**Reading passage**.
== Segment start ==

Ferrets enter the COVID fight
The last two weeks have been tumultuous. For all of us, there were moments of both elation and incredulity.
The word “incredulity,” by the way, means “a state of being unwilling or unable to believe something.”
The moment in this topsy-turvy time period that gave me some satisfaction, maybe even a little elation, involved ferrets. Yes, ferrets. Those four-legged, black-footed creatures that call the weasel extended family. For those of you who have them as pets, you know they display many of the behavioral characteristics of dogs or cats. One important piece of information if you are considering a ferret as a pet is that ferrets can be trained to use a litter box. Another consideration — they can catch and spread disease to humans.
That realization, and the opportunity it offers, is exactly why ferrets captured my attention this week. What I am about to share might be a game-changer.
In a recent issue of the New York Times, a headline above a half-page article read, “Nasal Spray Halts Covid in Ferrets.” International researchers from three prestigious universities, working collaboratively, reportedly identified a nontoxic spray that, when used daily, prevented the virus from occurring in a sample of ferrets exposed to it. The easy-to-administer nasal spray demonstrated effectiveness against four different strains of the virus.

== Segment end ==

**Data supplied**.
== Segment start ==

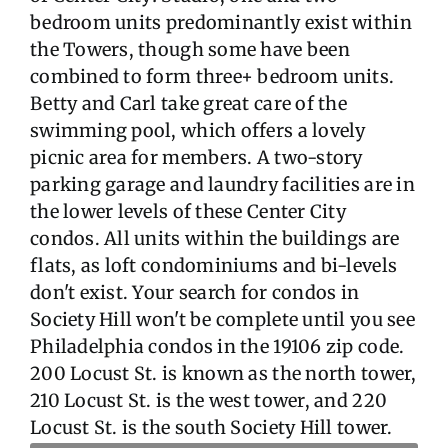
bedroom units predominantly exist within
the Towers, though some have been
combined to form three+ bedroom units.
Betty and Carl take great care of the
swimming pool, which offers a lovely
picnic area for members. A two-story
parking garage and laundry facilities are in
the lower levels of these Center City
condos. All units within the buildings are
flats, as loft condominiums and bi-levels
don't exist. Your search for condos in
Society Hill won't be complete until you see
Philadelphia condos in the 19106 zip code.
200 Locust St. is known as the north tower,
210 Locust St. is the west tower, and 220
Locust St. is the south Society Hill tower.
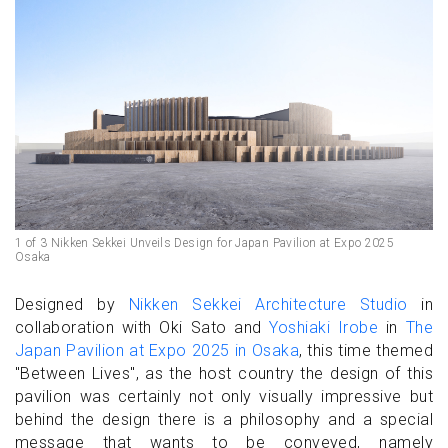
1 of 3 Nikken Sekkei Unveils Design for Japan Pavilion at Expo 2025
Osaka
Designed by
Nikken Sekkei Architecture Studio
in
collaboration with Oki Sato and
Yoshiaki Irobe
in
The
Japan Pavilion at Expo 2025 in Osaka
, this time themed
"Between Lives", as the host country the design of this
pavilion was certainly not only visually impressive but
behind the design there is a philosophy and a special
message that wants to be conveyed, namely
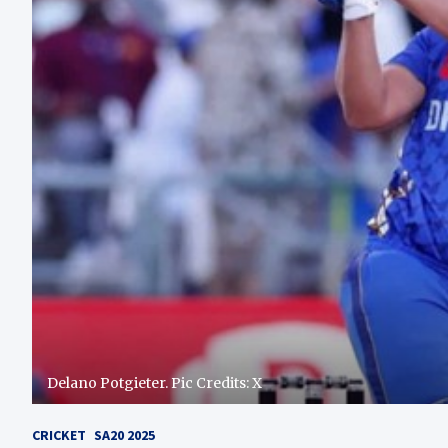
Delano Potgieter. Pic Credits: X
CRICKET
SA20 2025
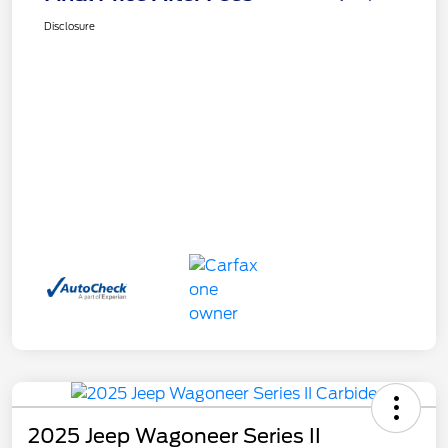
Disclosure
2025 Jeep Wagoneer Series II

== Segment end ==

**Exercise brief**.
Reproduce the article on ferrets and COVID word for word, in full. The records are separate material and bear no relation to the article.

**Result of this exercise**.
Ferrets enter the COVID fight
The last two weeks have been tumultuous. For all of us, there were moments of both elation and incredulity.
The word “incredulity,” by the way, means “a state of being unwilling or unable to believe something.”
The moment in this topsy-turvy time period that gave me some satisfaction, maybe even a little elation, involved ferrets. Yes, ferrets. Those four-legged, black-footed creatures that call the weasel extended family. For those of you who have them as pets, you know they display many of the behavioral characteristics of dogs or cats. One important piece of information if you are considering a ferret as a pet is that ferrets can be trained to use a litter box. Another consideration — they can catch and spread disease to humans.
That realization, and the opportunity it offers, is exactly why ferrets captured my attention this week. What I am about to share might be a game-changer.
In a recent issue of the New York Times, a headline above a half-page article read, “Nasal Spray Halts Covid in Ferrets.” International researchers from three prestigious universities, working collaboratively, reportedly identified a nontoxic spray that, when used daily, prevented the virus from occurring in a sample of ferrets exposed to it. The easy-to-administer nasal spray demonstrated effectiveness against four different strains of the virus.